This article was initially published on the Advocacy Accelerator website. It is republished here with permission.
People power has ancient roots, but its application has globalized in the past century. Ordinary people have coalesced their power to overthrow dictators, chase off foreign occupations, and rectify all kinds of injustices. According to a study of 323 violent and nonviolent movements carried out between 1900 and 2006, nonviolent people power proved twice as successful as armed uprising.
But dictators and CEOs have studied civil resistance well. Dictators have supplemented their iron fists with soft tactics of co-optation, sponsorship, and bribery. They have exerted fierce repression on dissidents while being awarded aid and partnership for their advances in human rights and development. CEOs are playing chess a whole lot better than us. They discard what hasn’t proved helpful in entrenching their power and wealth, and they find what works better. Corporate boards develop decades-long strategic plans that are malleable enough to innovate along the way.
As state and private sector power becomes increasingly consolidated, we who resist such authoritarianism must harness new strategies too. In activist culture, a type of political purism often prevents us from adapting corporate strategies. Civil society professionals learn a kind of bureaucratic campaigning naïve to power and have trouble breaking out of their silos to embrace methods more effective for the 21st century.
Enter systems design thinking.
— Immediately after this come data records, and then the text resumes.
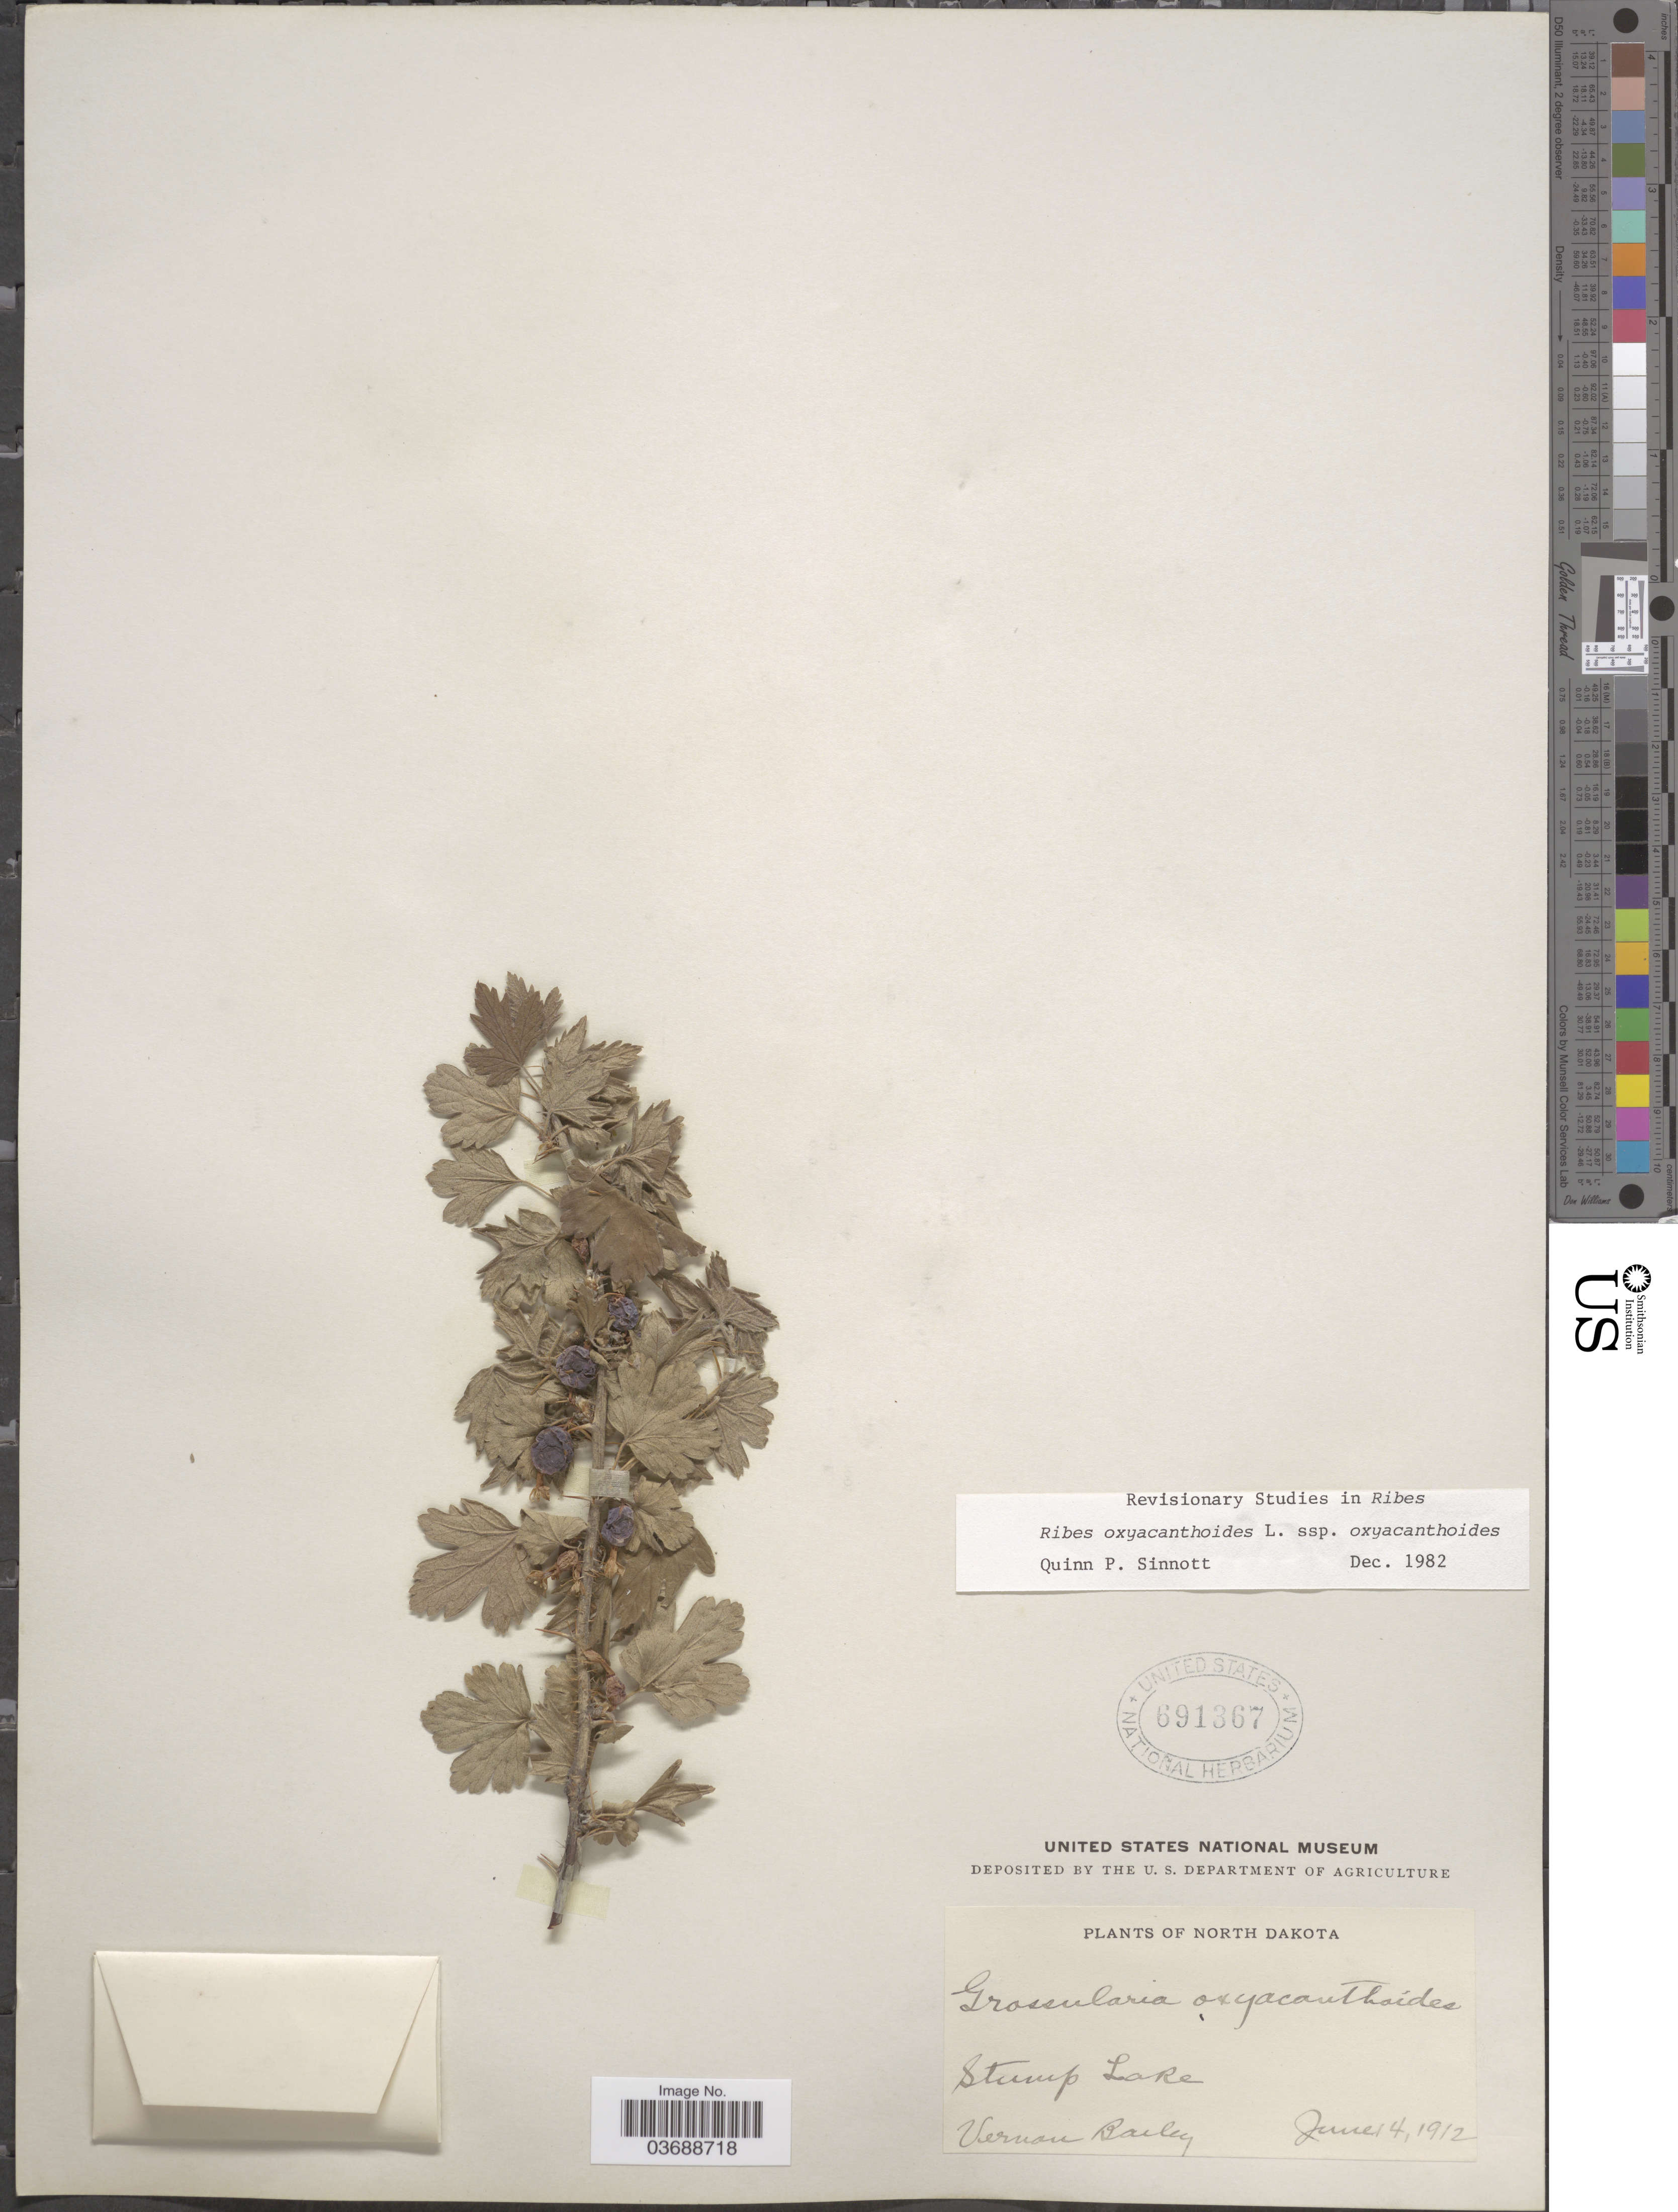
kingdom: Plantae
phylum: Tracheophyta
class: Magnoliopsida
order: Saxifragales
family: Grossulariaceae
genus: Ribes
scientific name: Ribes oxyacanthoides subsp. oxyacanthoides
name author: L.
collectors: V. O. Bailey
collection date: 1912-06-14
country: United States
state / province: North Dakota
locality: Stump Lake.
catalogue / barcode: US 691367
Mobilisation Lab and Nairobi-based Advocacy Accelerator recently convened a workshop on how we might use this Zuckerberg-generation strategizing to make an impact. During five days learning about how this approach might impact Solidarity Uganda’s work for social and political change, I reflected deeply on how rapid prototyping around human psychology might help us mobilize key constituencies more effectively.
Systems design thinking assumes that there is no one path toward victory, that there can always be a better path than the one you are on, and that one finds these better paths by blazing a trail — by doing something often out of the ordinary and gauging impact along the way.
For anyone like me who has sat among activists who want to plan a march or petition because they have no more strategic ideas — or among campaigning professionals spending large budgets on T-shirts, press conferences, and banners because it’s what they’ve always done — systems design thinking is one process (among others) that can replace these ineffective patterns with solutions that might actually bring you closer to victory. If the likes of Steve Jobs, Elon Musk, and Jeff Bezos are disrupting the system for the ends of more personal wealth, why shouldn’t we millennials apply the same strategic dexterity to create more just societies? Tech entrepreneurs shouldn’t hold a monopoly on the knowledge of systems design thinking any more than generals should hold on monopoly on the wisdom of Sun Tzu’s The Art of War.
People power needs to become more strategic, and it needs to do so urgently, given the crises upon us now. No two groups will use systems design thinking in quite the same way, but its framework can be appropriated for the ends of your own campaign. Mobilisation Lab’s manual is a wonderful place to start.